Still... at the same time, I've been feeling this... riptide, this opposing current of "wasting my time", of "wanting" things that I'm "supposed" to want, that other people want. It's hard to tell the difference between the two...

Still, I am trying. As hard as it is.

I don't need to buy things to be happy.

I don't need to please other people to be happy.

I don't need to stick to plans set out to me by others to be happy.

The only way to achieve peace, for me at least... is to turn everything else down and look inward. Focus. Think about what I'm truly yearning for.

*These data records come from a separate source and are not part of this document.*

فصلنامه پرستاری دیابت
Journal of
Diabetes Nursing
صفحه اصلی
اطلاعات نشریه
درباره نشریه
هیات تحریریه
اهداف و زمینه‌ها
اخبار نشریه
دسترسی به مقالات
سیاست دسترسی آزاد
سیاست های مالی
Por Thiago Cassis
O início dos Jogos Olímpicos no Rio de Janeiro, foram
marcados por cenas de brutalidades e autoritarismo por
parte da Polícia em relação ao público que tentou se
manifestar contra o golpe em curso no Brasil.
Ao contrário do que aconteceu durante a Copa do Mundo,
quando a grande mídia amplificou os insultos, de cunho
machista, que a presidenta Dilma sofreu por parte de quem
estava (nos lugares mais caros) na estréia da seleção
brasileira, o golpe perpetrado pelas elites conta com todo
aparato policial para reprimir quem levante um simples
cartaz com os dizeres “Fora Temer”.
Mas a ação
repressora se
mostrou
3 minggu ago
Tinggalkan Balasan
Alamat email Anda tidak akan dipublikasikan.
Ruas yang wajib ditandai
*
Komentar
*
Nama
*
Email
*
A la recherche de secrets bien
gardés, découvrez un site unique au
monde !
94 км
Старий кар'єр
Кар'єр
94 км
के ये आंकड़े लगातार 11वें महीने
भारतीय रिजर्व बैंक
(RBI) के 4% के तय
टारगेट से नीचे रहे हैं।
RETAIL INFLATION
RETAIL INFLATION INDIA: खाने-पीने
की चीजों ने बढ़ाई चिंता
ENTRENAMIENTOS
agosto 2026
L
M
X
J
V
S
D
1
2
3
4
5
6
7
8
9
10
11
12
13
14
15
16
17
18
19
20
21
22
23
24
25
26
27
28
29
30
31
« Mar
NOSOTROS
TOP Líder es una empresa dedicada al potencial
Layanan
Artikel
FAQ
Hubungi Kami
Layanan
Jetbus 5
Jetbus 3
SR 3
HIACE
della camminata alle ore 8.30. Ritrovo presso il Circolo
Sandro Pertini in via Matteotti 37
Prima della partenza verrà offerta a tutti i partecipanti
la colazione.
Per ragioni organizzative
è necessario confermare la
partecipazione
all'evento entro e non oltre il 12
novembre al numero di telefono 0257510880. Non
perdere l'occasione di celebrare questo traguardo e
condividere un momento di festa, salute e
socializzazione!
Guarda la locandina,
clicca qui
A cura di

That is the only way in which I can fan up the flames within my soul for it to shine brightly once again. To look at the world with the conviction and certainty of the person I was as a child. With respect and kindness for others, with a willingness to change, always... but with truth in myself only.

Digital drawing. Beach late at night. The water is still. Full moon. A character — visible in glowing outline — is sitting on the rocks, gazing out, back turned to the viewer.
Introspection
Click image to open full size

"There are the voices which we hear in solitude, but they grow faint and inaudible as we enter into the world."

~ Ralph Waldo Emerson

2024.07.27, 14:00 GMT+2

Are titles necessary?

I'm so tired. Yesterday was such a long day! I left in the morning and came back past 2300... but at least what I was doing — arranging the sale of my car — went well. It's all done now, though, so I can relax again.

I think that today I'm going to try to draw a little bit, maybe something fun will come to mind. I still have that design for my friend to do... either way, I want to take it easy today.

Has this just turned into a diary? Not that I mind... at least for the time being!